Чистая установка, разумеется, была не столь долгой: 27–39 минут требует 32-разрядная Windows 7, 30–47 минут — 64-разрядная. Однако надо учесть, что дополнительное время также потребуется на повторную инсталляцию и настройку всех необходимых приложений и восстановление из резервной копии рабочих данных. 
Обновление XP до Windows 7 не анализировалось, так как в данном случае возможна лишь чистая установка

securitylab.ru

----------


## SDA

Сеть, которая знает всё, сообщает о ценах на ОЕМ-версии операционной системы Microsoft Windows 7, до мировой премьеры которой осталось около трех недель. 
OEM-версии программного обеспечения Microsoft ориентированы исключительно на сборщиков/производителей персональных компьютеров и серверов. Такие модификации не предназначены для распространения среди конечных пользователей отдельно от компьютерной техники. В случае настольных ОС и приложений действует также требование по предварительной установке этого программного обеспечения на ПК.

Как сообщается, ОЕМ-версии Windows 7 будут куда дешевле не только коробочных выпусков ОС, но и процедуры апгрейда. Так, ОЕМ-редакции Windows 7 Home Premium, Professional и Ultimate будут предлагаться сборщикам систем соответственно за 110, 140 и 190 долларов. Для сравнения: для тех же модификаций ОС обновление с предыдущей версии обойдется рядовым покупателям в 120, 200 и 220 долларов. Пользователи, которые захотят приобрести Windows 7, не участвуя в программе обновления, должны будут заплатить за версию Home Premium $200, за редакцию Professional — $300, а за Ultimate — $320.

_ЗАДАНИЕ_: Продолжите текст о Windows 7, начиная сразу после его последнего предложения.

_МАТЕРИАЛ ДЛЯ РАБОТЫ_:
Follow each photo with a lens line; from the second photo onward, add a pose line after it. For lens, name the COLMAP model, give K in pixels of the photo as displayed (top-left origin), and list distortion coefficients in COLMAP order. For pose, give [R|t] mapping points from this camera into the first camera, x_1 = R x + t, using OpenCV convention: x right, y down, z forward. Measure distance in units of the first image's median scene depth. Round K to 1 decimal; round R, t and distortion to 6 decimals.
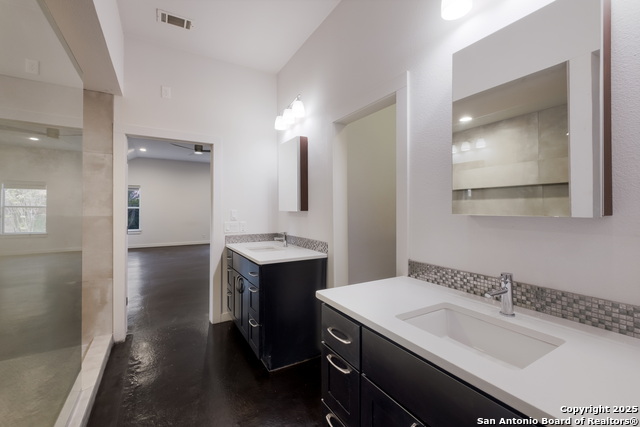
lens RADIAL K [[276.3, 0, 319.4], [0, 276.3, 208.6], [0, 0, 1]] dist [0.020330, -0.000218]
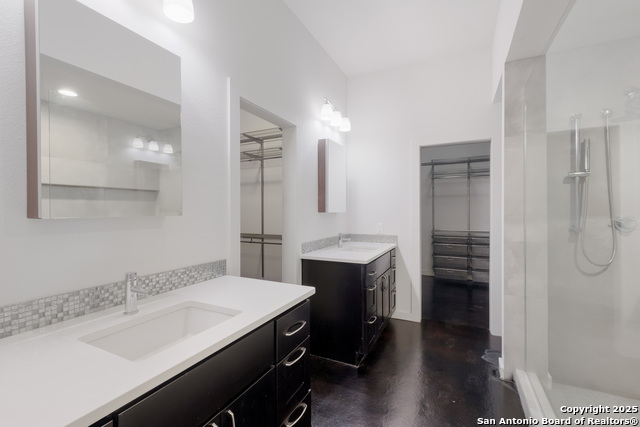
lens RADIAL K [[276.3, 0, 319.4], [0, 276.3, 208.6], [0, 0, 1]] dist [0.020330, -0.000218]
pose [[-0.552563, 0.006726, 0.833444, -0.528085], [0.003433, 0.999977, -0.005794, 0.002294], [-0.833464, -0.000341, -0.552573, 0.917456]]
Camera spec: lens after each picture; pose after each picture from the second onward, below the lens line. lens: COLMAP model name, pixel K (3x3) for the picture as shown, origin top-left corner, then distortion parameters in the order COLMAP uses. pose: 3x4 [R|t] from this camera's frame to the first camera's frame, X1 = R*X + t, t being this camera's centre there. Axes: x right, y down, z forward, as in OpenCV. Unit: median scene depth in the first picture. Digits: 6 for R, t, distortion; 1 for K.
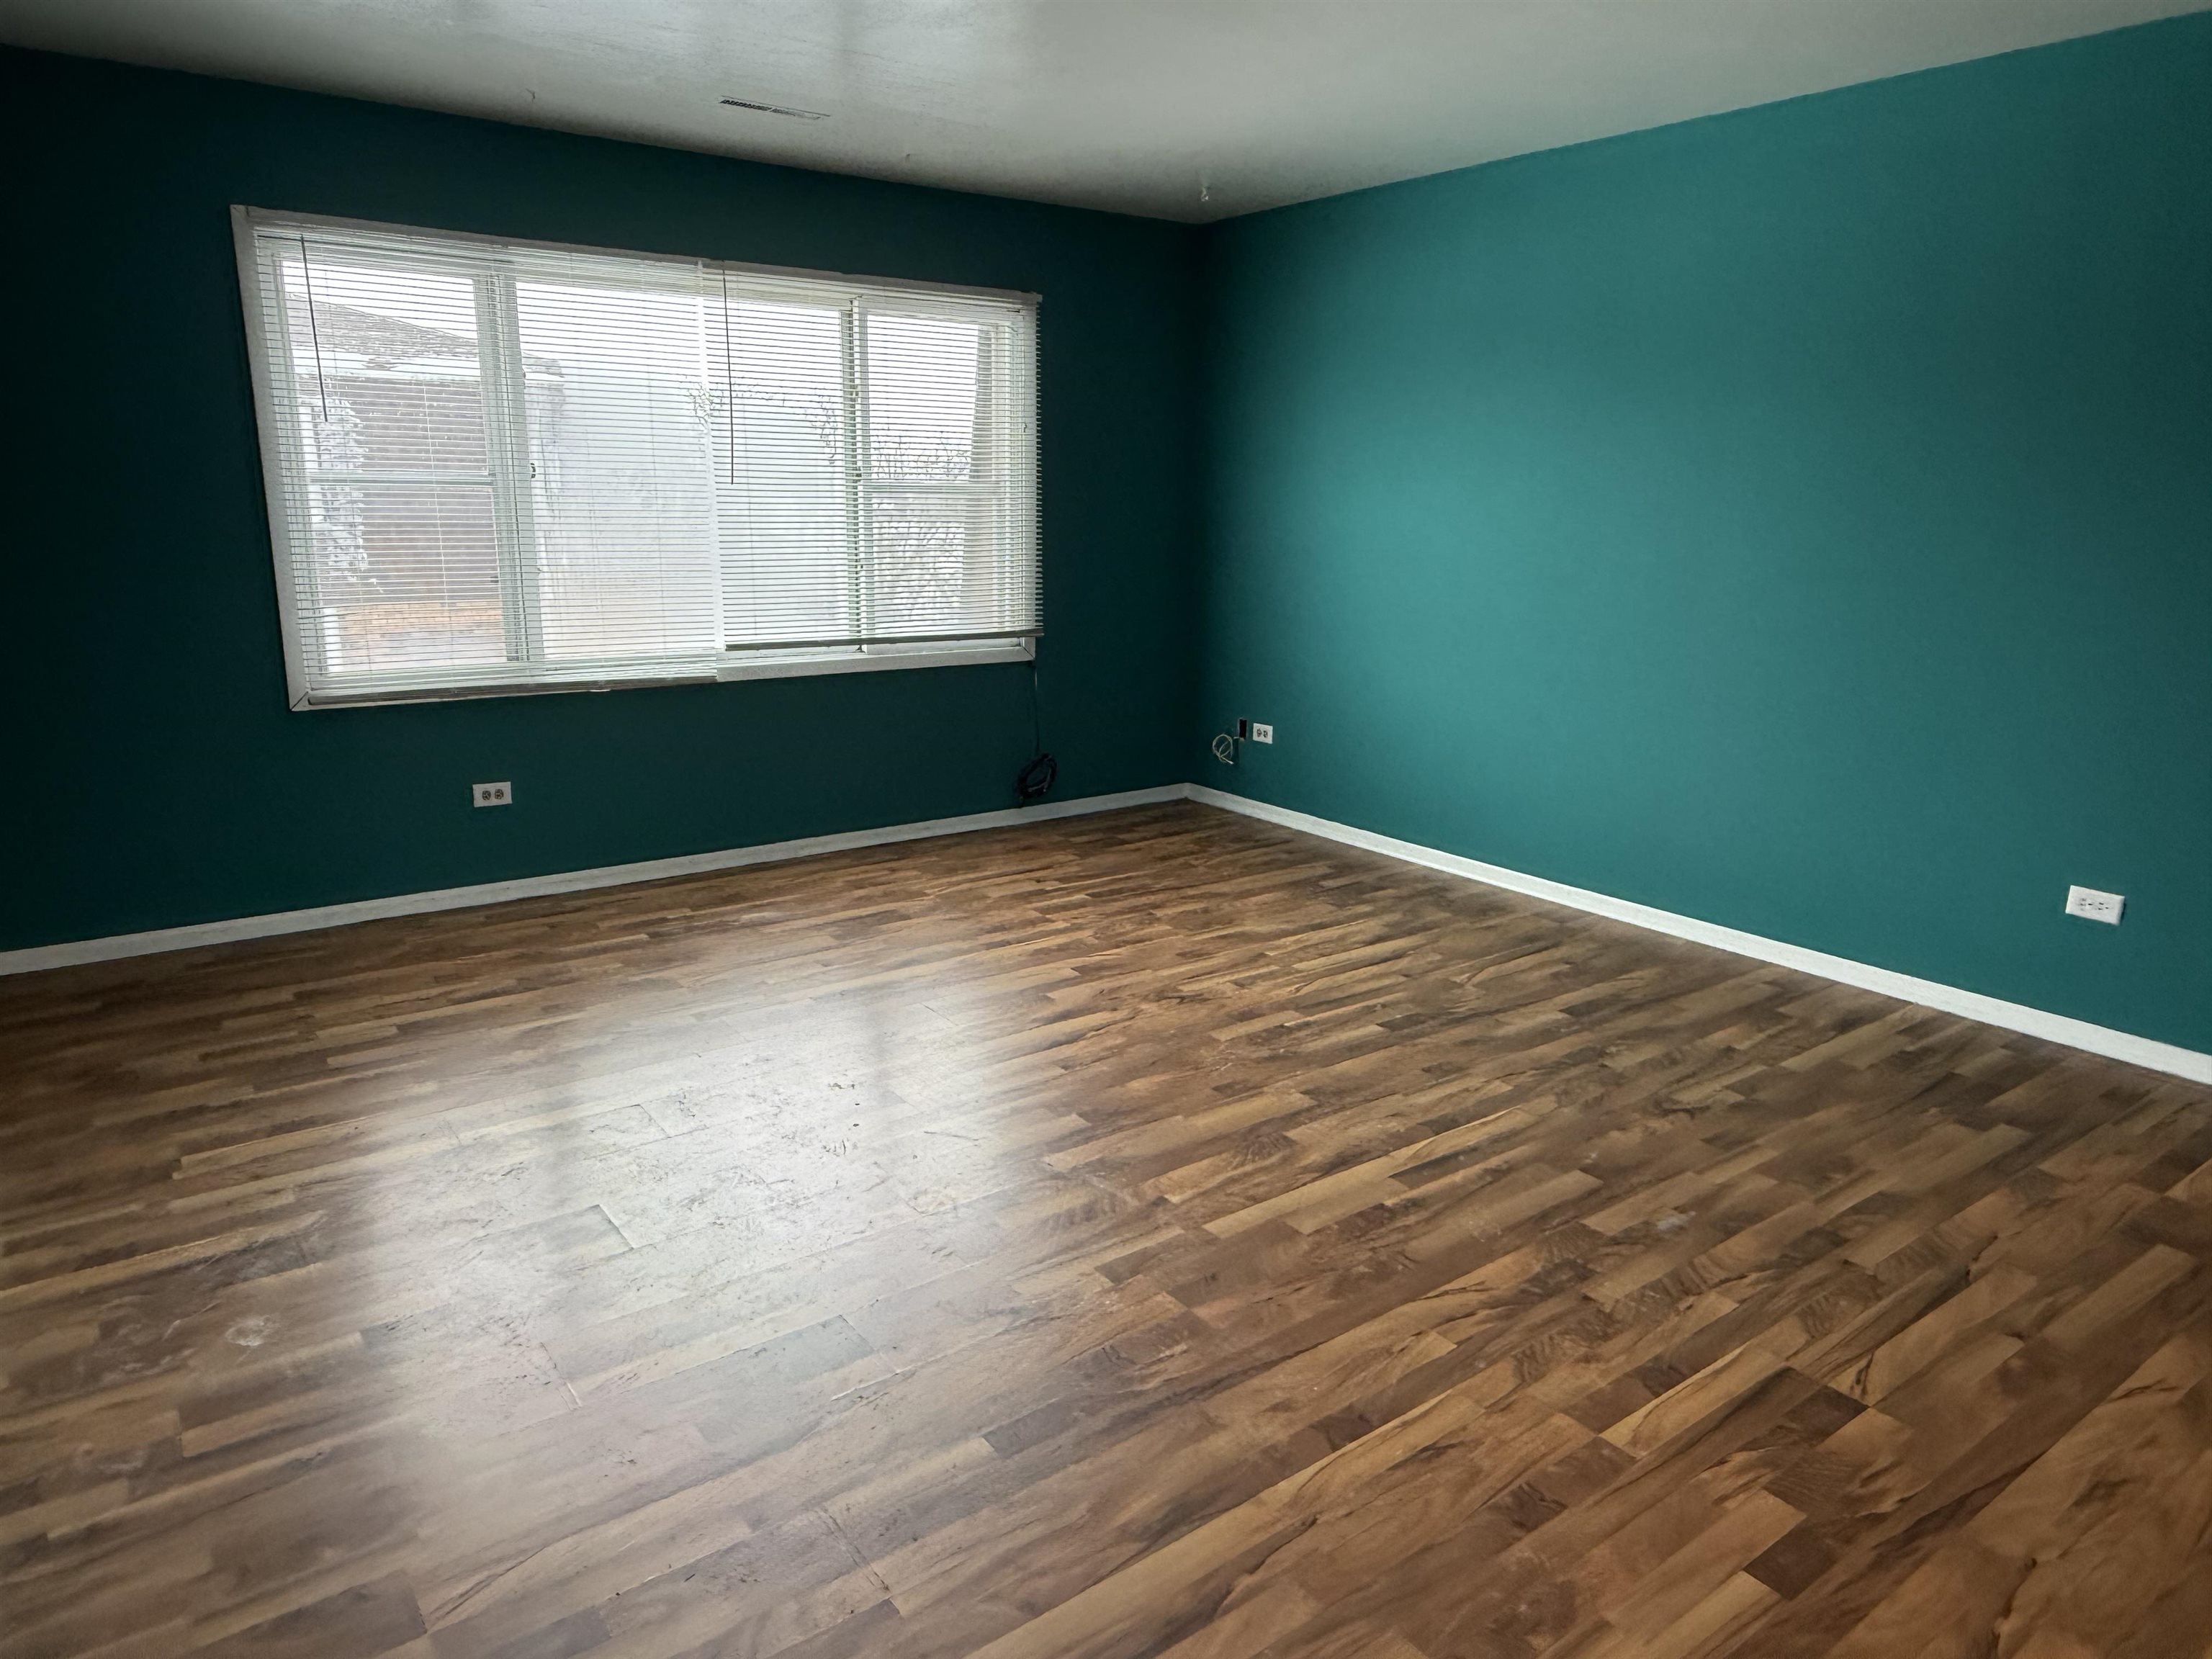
lens RADIAL K [[1406.2, 0, 1097.0], [0, 1406.2, 847.8], [0, 0, 1]] dist [-0.002386, 0.004446]
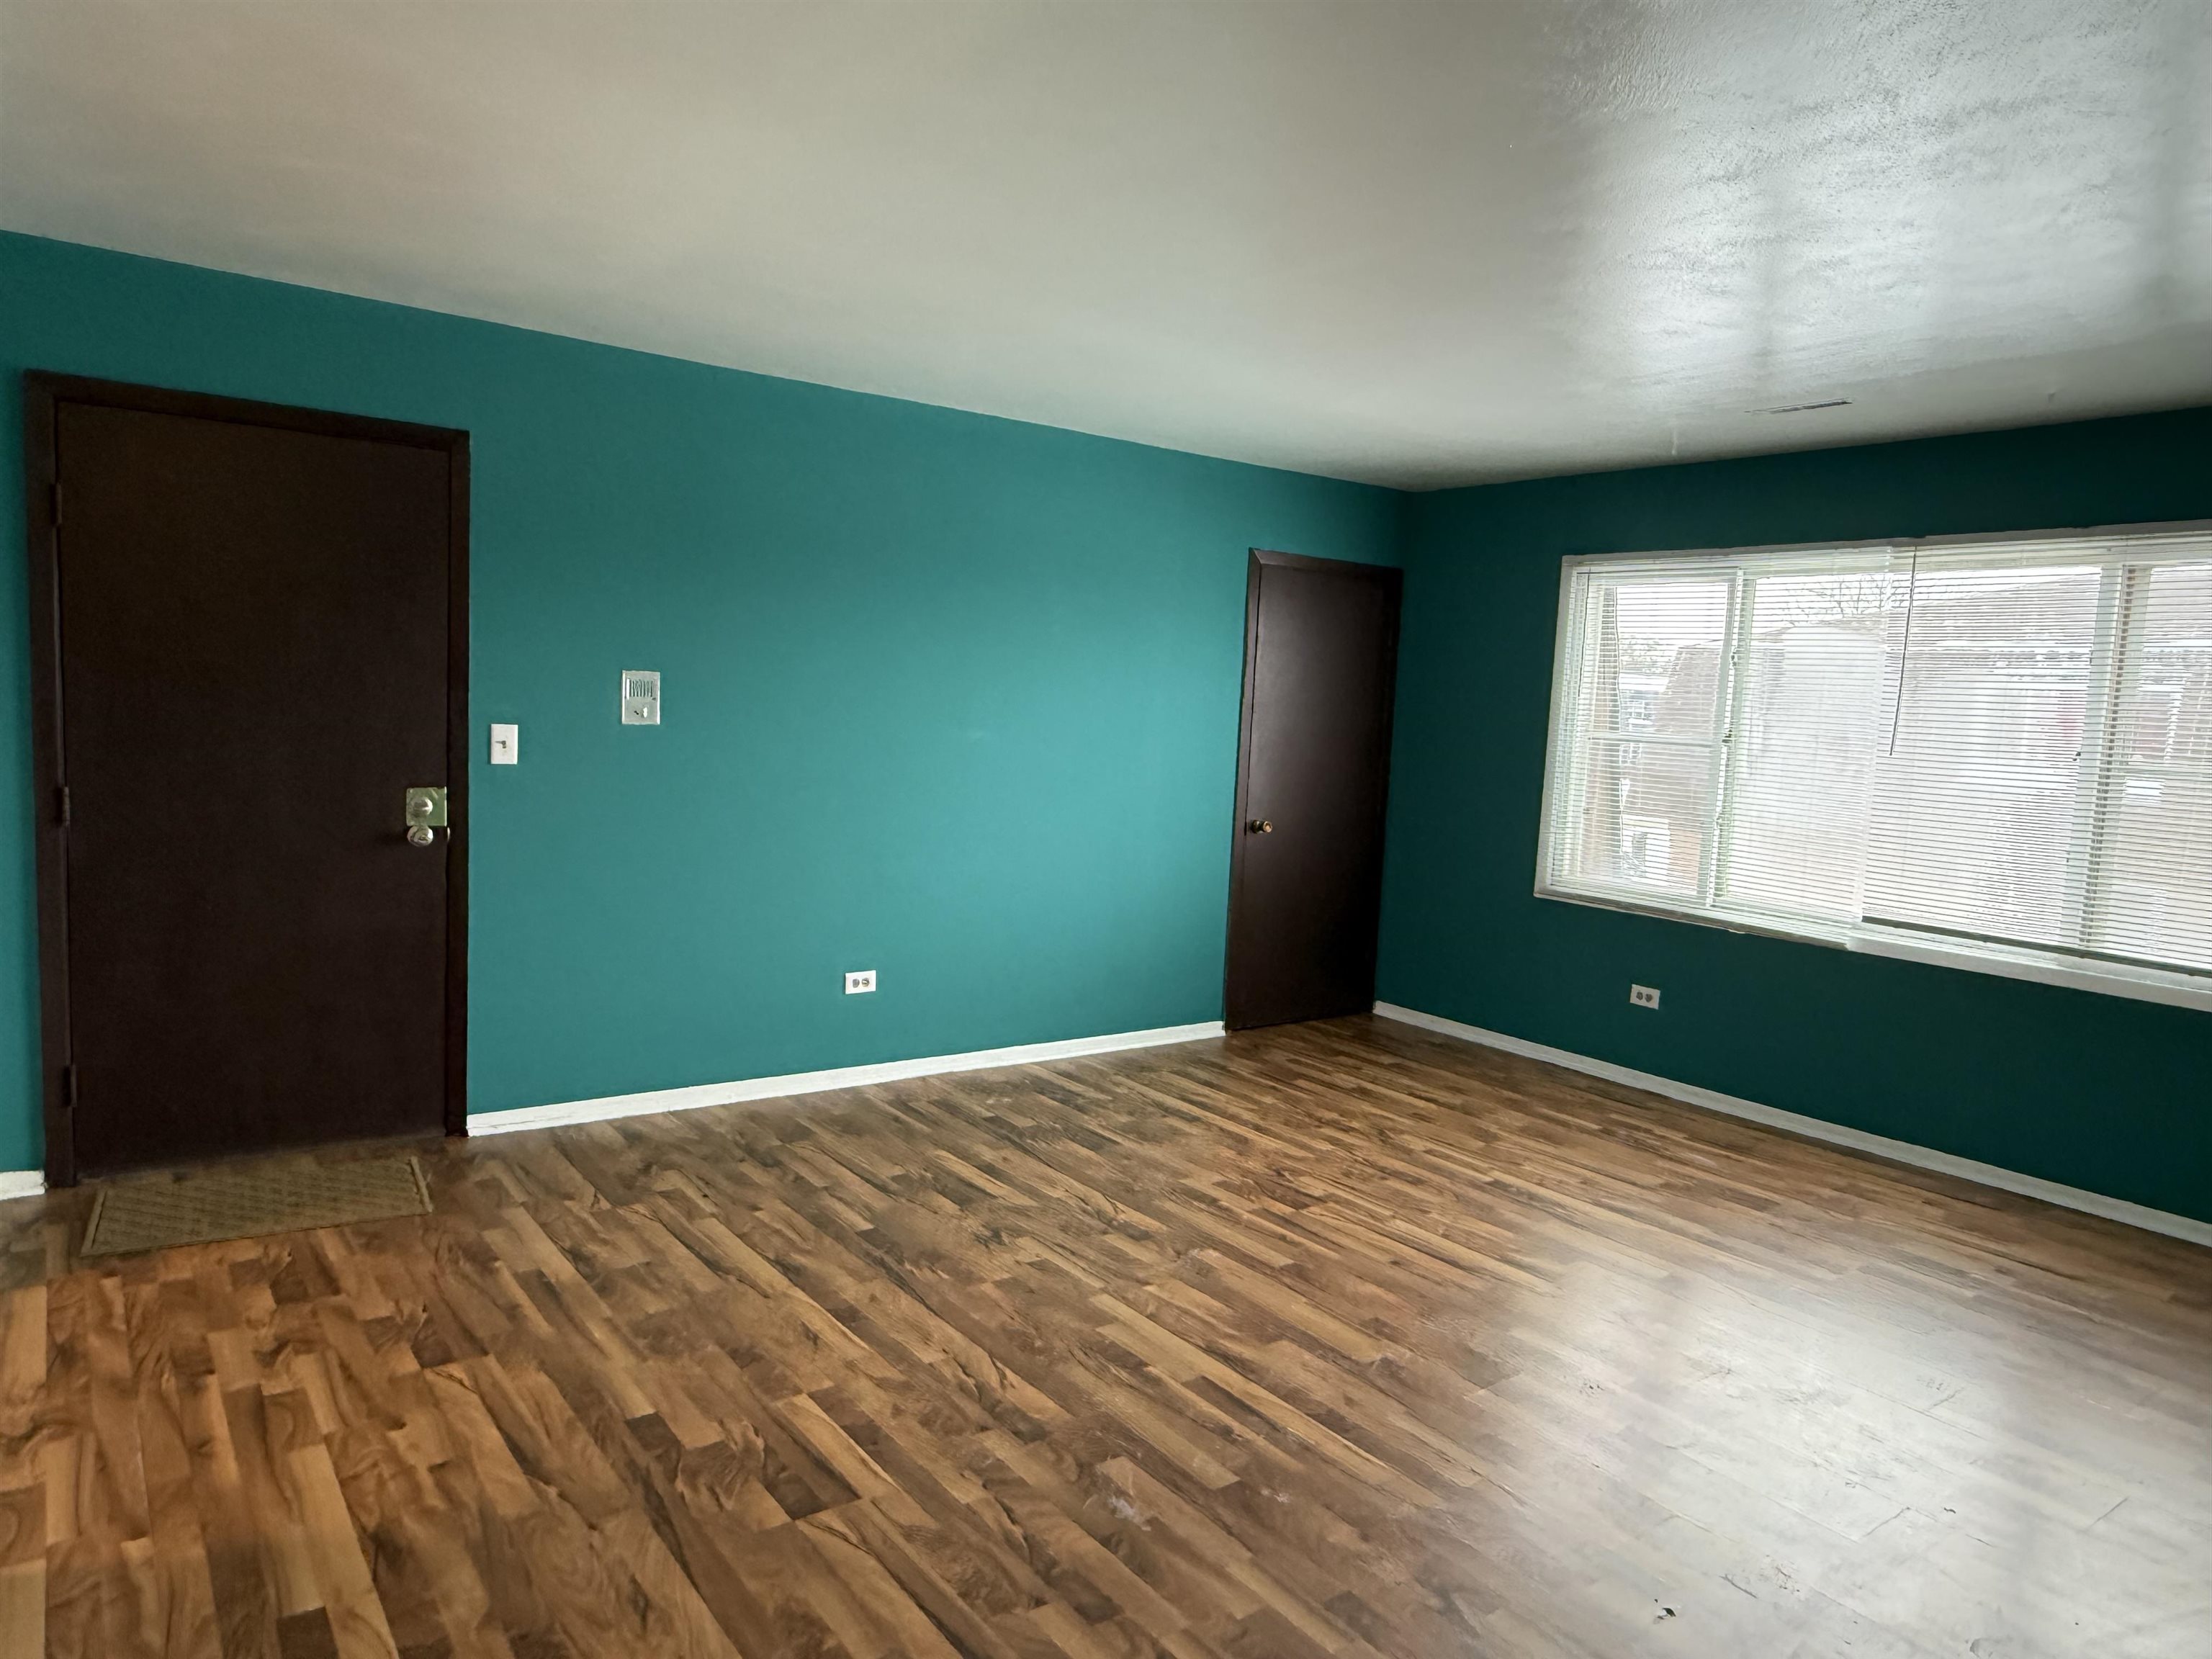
lens RADIAL K [[1406.2, 0, 1116.7], [0, 1406.2, 880.0], [0, 0, 1]] dist [-0.002386, 0.004446]
pose [[0.015978, 0.116507, -0.993061, 1.127253], [-0.295481, 0.949379, 0.106628, -0.193820], [0.955215, 0.291728, 0.049595, 0.736510]]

_ОТВЕТ_:
http://soft.compulenta.ru/462892/

----------


## Kuzz

Microsoft с 1 октября начала производство релизных версий системы Windows XP Mode, предназначенной для установки в среду Windows 7. Windows XP Mode эмулирует среду операционной системы Windows XP, чтобы пользователи могли запускать старые приложения в среде операционной системы, которая по-прежнему остается популярной.

......

В Microsoft сообщили, что Windows XP Mode создает условия полной эмуляции Windows XP Service Pack 3 и работает с Windows 7 Professional, Ultimate и Enterprise. Новая разработка ориентирована в первую очередь на малый и средний бизнес, которые ранее укоряли Microsoft в отсутствии должной обратной совместимости. Windows XP Mode позволит перед запуском конкретного приложения выбрать режим запуска. Кроме того, для большей безопасности пользователи могут даже заблокировать режим разделения драйверов между Windows 7 и Windows XP.

cybersecurity.ru

----------


## SDA

С приближением даты финального релиза Windows 7, в корпорации Microsoft продолжают полировать и дополнительные возможности для новой операционной системы. Так вчера было полностью завершено тестирование уникального, как для настольной ОС, режима Windows XP. Он предложит пользователю возможность полной интеграции старых приложений и средств с Windows 7. 22 октября в день официального старта продаж в центре загрузок Microsoft Download Center будет доступно специальное дополнение, которое позволит фактически одновременно работать с двумя операционными системами сразу. Это должно обеспечить плавность миграции с уже устаревшей Windows XP на Windows 7. По своей сути, режим Windows XP представляет собой не что иное, как виртуальную машину, оптимизированную на полную интеграцию с основным системным окружением. Инсталляционный пакет уже содержит развернутую версию Windows XP, готовую к работе и не требующую никакой активации.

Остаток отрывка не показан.